UNESCO names Iraq marshlands a World Heritage Site
The area named 'is made up of seven sites: three archaeological sites and four wetland marsh areas in southern Iraq,' UNESCO said. In photo: An Iraqi marsh Arab woman punts in the marshes February 8, 2005 south of the Iraqi city of Ammarah.
UNESCO has named Iraqi marshlands once ravaged by dictator Saddam Hussein as a World Heritage Site, a bright spot for a country where jihadists have repeatedly sought to wipe out history.
The area named "is made up of seven sites: three archaeological sites and four wetland marsh areas in southern Iraq," UNESCO said.
"The archaeological cities of Uruk and Ur and the Tell Eridu archaeological site form part of the remains of the Sumerian cities and settlements that developed in southern Mesopotamia between the 4th and the 3rd millennium BCE," it said.
"The Ahwar of Southern Iraq - also known as the Iraqi Marshlands - are unique, as one of the worlds largest inland delta systems, in an extremely hot and arid environment," UNESCO said. Iraq has been seeking World Heritage status for the marshes since 2003, and its government hailed the move. Prime Minister Haider al-Abadi congratulated the Iraqi people on UNESCOs decision, and thanked "all those who contributed to this success".
Abadi also said that culture in the country will continue "despite the destruction and demolition of Iraqi heritage and antiquities by barbaric terrorist gangs". He was referring to Islamic State group's destruction of artefacts at the Mosul museum and the ancient cities of Nimrud and Hatra, the latter of which is a World Heritage Site.
IS has sought to couch the destruction in religious terms, saying it was targeting idols, but that has not stopped it from selling artefacts to fund its operations.
The marshlands once stretched across some 20,000 square kilometres, but they were devastated after Saddam ordered them drained in the 1990s to stop them being used as hideouts by Shiite guerrillas opposed to his regime.
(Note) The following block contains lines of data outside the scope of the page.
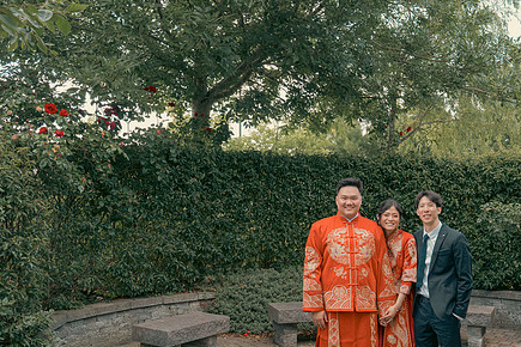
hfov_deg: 43.9
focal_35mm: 44
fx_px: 637
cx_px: 345
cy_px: 226
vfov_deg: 30.3
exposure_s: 1/160
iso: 500
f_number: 5.6
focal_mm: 33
Many dams and canals ordered built by the dictator have now been demolished, allowing waters from the Tigris and Euphrates rivers to flood back, fish and fowl to return and humans to settle once again.
Dams farther upriver in Syria and Turkey still limit the flow of water into the marshes, and high levels of salinity have also been a problem in the south, killing fish and making the water undrinkable.